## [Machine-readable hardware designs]

----

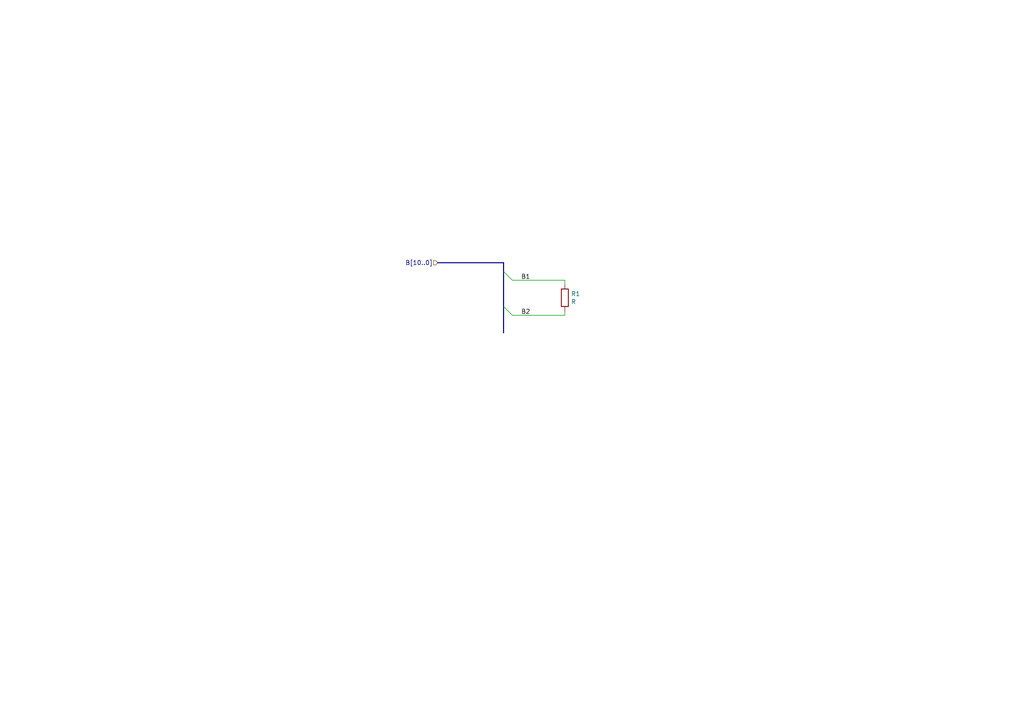
<source format=kicad_sch>
(kicad_sch (version 20200828) (generator eeschema)

  (page 2 4)

  (paper "A4")

  


  (bus_entry (at 146.05 78.74) (size 2.54 2.54)
    (stroke (width 0.1524) (type solid) (color 0 0 0 0))
  )
  (bus_entry (at 146.05 88.9) (size 2.54 2.54)
    (stroke (width 0.1524) (type solid) (color 0 0 0 0))
  )

  (wire (pts (xy 148.59 81.28) (xy 163.83 81.28))
    (stroke (width 0) (type solid) (color 0 0 0 0))
  )
  (wire (pts (xy 148.59 91.44) (xy 163.83 91.44))
    (stroke (width 0) (type solid) (color 0 0 0 0))
  )
  (wire (pts (xy 163.83 81.28) (xy 163.83 82.55))
    (stroke (width 0) (type solid) (color 0 0 0 0))
  )
  (wire (pts (xy 163.83 90.17) (xy 163.83 91.44))
    (stroke (width 0) (type solid) (color 0 0 0 0))
  )
  (bus (pts (xy 127 76.2) (xy 146.05 76.2))
    (stroke (width 0) (type solid) (color 0 0 0 0))
  )
  (bus (pts (xy 146.05 76.2) (xy 146.05 78.74))
    (stroke (width 0) (type solid) (color 0 0 0 0))
  )
  (bus (pts (xy 146.05 78.74) (xy 146.05 88.9))
    (stroke (width 0) (type solid) (color 0 0 0 0))
  )
  (bus (pts (xy 146.05 88.9) (xy 146.05 96.52))
    (stroke (width 0) (type solid) (color 0 0 0 0))
  )

  (label "B1" (at 151.13 81.28 0)
    (effects (font (size 1.27 1.27)) (justify left bottom))
  )
  (label "B2" (at 151.13 91.44 0)
    (effects (font (size 1.27 1.27)) (justify left bottom))
  )

  (hierarchical_label "B[10..0]" (shape input) (at 127 76.2 180)
    (effects (font (size 1.27 1.27)) (justify right))
  )

  (symbol (lib_id "Device:R") (at 163.83 86.36 0) (unit 1)
    (in_bom yes) (on_board yes)
    (uuid "549fed29-2fe3-4199-8781-d64e3d55522a")
    (property "Reference" "R1" (id 0) (at 165.608 85.217 0)
      (effects (font (size 1.27 1.27)) (justify left))
    )
    (property "Value" "R" (id 1) (at 165.6081 87.5093 0)
      (effects (font (size 1.27 1.27)) (justify left))
    )
    (property "Footprint" "" (id 2) (at 162.052 86.36 90)
      (effects (font (size 1.27 1.27)) hide)
    )
    (property "Datasheet" "~" (id 3) (at 163.83 86.36 0)
      (effects (font (size 1.27 1.27)) hide)
    )
  )
)

</source>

----

## [JOB]
The answer must be an exact copy of the records above, with the pictures left out.

## [TASK ANSWER]
<source format=kicad_sch>
(kicad_sch (version 20200828) (generator eeschema)

  (page 2 4)

  (paper "A4")

  


  (bus_entry (at 146.05 78.74) (size 2.54 2.54)
    (stroke (width 0.1524) (type solid) (color 0 0 0 0))
  )
  (bus_entry (at 146.05 88.9) (size 2.54 2.54)
    (stroke (width 0.1524) (type solid) (color 0 0 0 0))
  )

  (wire (pts (xy 148.59 81.28) (xy 163.83 81.28))
    (stroke (width 0) (type solid) (color 0 0 0 0))
  )
  (wire (pts (xy 148.59 91.44) (xy 163.83 91.44))
    (stroke (width 0) (type solid) (color 0 0 0 0))
  )
  (wire (pts (xy 163.83 81.28) (xy 163.83 82.55))
    (stroke (width 0) (type solid) (color 0 0 0 0))
  )
  (wire (pts (xy 163.83 90.17) (xy 163.83 91.44))
    (stroke (width 0) (type solid) (color 0 0 0 0))
  )
  (bus (pts (xy 127 76.2) (xy 146.05 76.2))
    (stroke (width 0) (type solid) (color 0 0 0 0))
  )
  (bus (pts (xy 146.05 76.2) (xy 146.05 78.74))
    (stroke (width 0) (type solid) (color 0 0 0 0))
  )
  (bus (pts (xy 146.05 78.74) (xy 146.05 88.9))
    (stroke (width 0) (type solid) (color 0 0 0 0))
  )
  (bus (pts (xy 146.05 88.9) (xy 146.05 96.52))
    (stroke (width 0) (type solid) (color 0 0 0 0))
  )

  (label "B1" (at 151.13 81.28 0)
    (effects (font (size 1.27 1.27)) (justify left bottom))
  )
  (label "B2" (at 151.13 91.44 0)
    (effects (font (size 1.27 1.27)) (justify left bottom))
  )

  (hierarchical_label "B[10..0]" (shape input) (at 127 76.2 180)
    (effects (font (size 1.27 1.27)) (justify right))
  )

  (symbol (lib_id "Device:R") (at 163.83 86.36 0) (unit 1)
    (in_bom yes) (on_board yes)
    (uuid "549fed29-2fe3-4199-8781-d64e3d55522a")
    (property "Reference" "R1" (id 0) (at 165.608 85.217 0)
      (effects (font (size 1.27 1.27)) (justify left))
    )
    (property "Value" "R" (id 1) (at 165.6081 87.5093 0)
      (effects (font (size 1.27 1.27)) (justify left))
    )
    (property "Footprint" "" (id 2) (at 162.052 86.36 90)
      (effects (font (size 1.27 1.27)) hide)
    )
    (property "Datasheet" "~" (id 3) (at 163.83 86.36 0)
      (effects (font (size 1.27 1.27)) hide)
    )
  )
)

</source>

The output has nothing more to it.